Paul, der Prophet, lachte nicht.
„Ich weiß es nicht. Ich will es nicht wissen. Es ist auch egal.“
Er rutschte ein wenig auf seinem Stuhl herum. „Du kanntest ihn, nicht wahr?“
Franziska fuhr fort, so zu tun, als würde sie Buchrücken studieren. Es tarnte gut, dass sich ihr Körper auf einmal verkrampft hatte. „Kennen wäre zu viel. Wir waren zusammen auf der Schule, er war einige Stufen unter mir. Wir haben nie miteinander geredet.“
„Du wirktest, als würdest du ihn kennen.“
„Ich wirkte, als wäre ich geschockt gewesen, hier überhaupt jemanden zu finden, den ich vorher kannte. Die meisten hier hatten ja irgendwie Familie dabei, bloß wir beide nicht. Vermutlich hat Daniel uns deswegen verheiratet.“
„Du lenkst wieder ab.“
Sie stöhnte unwillig auf, drehte sich um und sah ihn an. „Ich war geschockt davon, was gestern passiert ist und ich bin es auch immer noch. Ein Junge ist gestorben – und ehrlich gesagt weiß ich nicht, warum das nötig war. Wir hätten ihm mit Sicherheit irgendeinen Platz geben können. Ich wusste, wer er war – sein Name war Samuel –, und er kannte mich auch, vermutlich deswegen das entrückte Grinsen; deswegen war ich gestern so aufgelöst. Ende der Geschichte.“
Paul, der Prophet, gab sich zufrieden. Er hätte nachfragen können, er hätte nachfragen wollen, denn er war sich sicher, dass da mehr war, aber eine aggressive Franziska war eine anstrengende Franziska. Also ließ er es gut sein. „Ich weiß wirklich nicht weiter. Ich weiß nicht, was ich schreiben soll“, versuchte er, das Gespräch umzulenken.

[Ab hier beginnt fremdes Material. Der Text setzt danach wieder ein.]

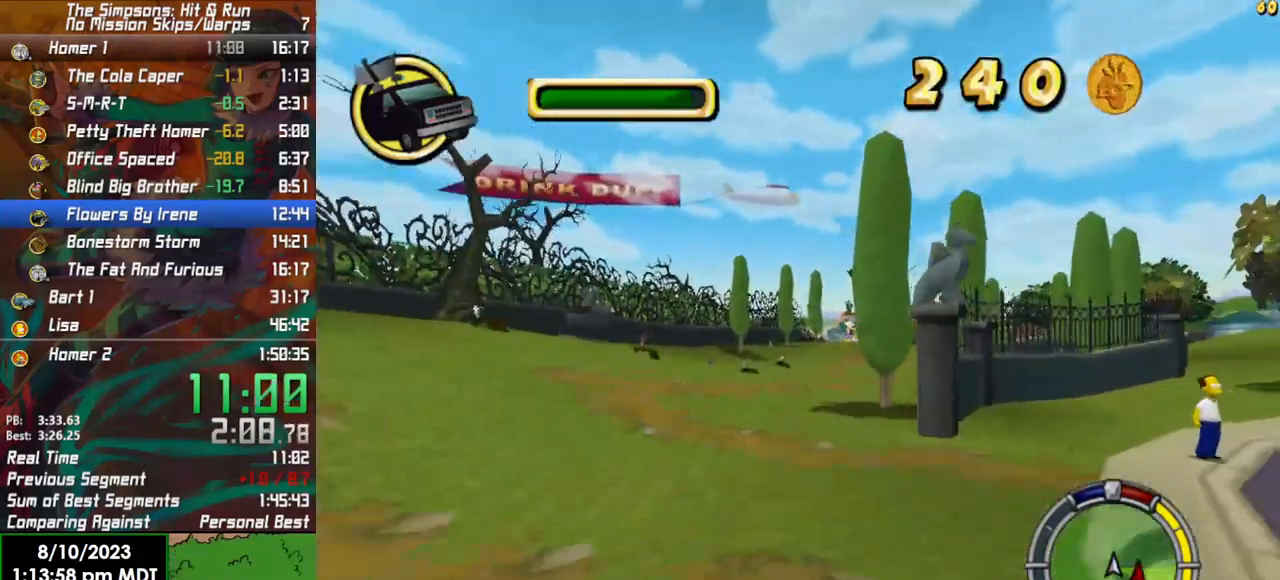
{"buttons": [], "left_stick": "right", "right_stick": "center", "events": [[333, "L2", "up"], [383, "left_stick", "right"]]}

Franziska lehnte sich mit verschränkten Armen an ein Regal und erwiderte nur: „Kopier doch einfach. Hat nicht irgendein kluger Mensch einmal gesagt, dass jeder abschreibt, nur die Frage ist, wie man damit umgeht?“
„Ich glaube, das haben viele kluge Menschen gesagt. Wahrscheinlich wollten sie sich nur selbst trösten.“
„Hilft nicht?“
„Hilft nicht.“
Einige Minuten starrten beide im Raum herum. Es war eine angenehme Stille, routiniert und nicht aufgeladen. Sie taten das manchmal, wenn es gerade nichts zu besprechen gab. Keiner von beiden hatte es dem anderen bisher gesagt, aber sie mochten, dass sie gemeinsam schweigen konnten, ohne sich dabei peinlich berührt zu fühlen wie in Gegenwart der Menschen, mit denen sie außer Smalltalk nicht viel hatten, worüber sie sprachen. Es war, als wäre Stille ihre Art von intensivem Gespräch. Paul, der Prophet, glaubte oft, dass sich seine vom ganzen Denken welligen Gefühle von selbst glätteten, während Franziska meist das Gefühl hatte, dass ihre Gedanken nach ein wenig Ruhe mehr Sinn ergaben.
So auch dieses Mal, denn sie sagte: „Ich glaube, ich habe eine Idee.“
Mit gezieltem Schritt ging sie auf das Bücherregal hinter dem Schreibtisch zu, während er ihr gespannt zusah, und zog gezielt ein Buch heraus, dick und bedeutungsschwer. Triumphierend ließ sie es direkt vor Paul, den Propheten, fallen. Es war die Bibel.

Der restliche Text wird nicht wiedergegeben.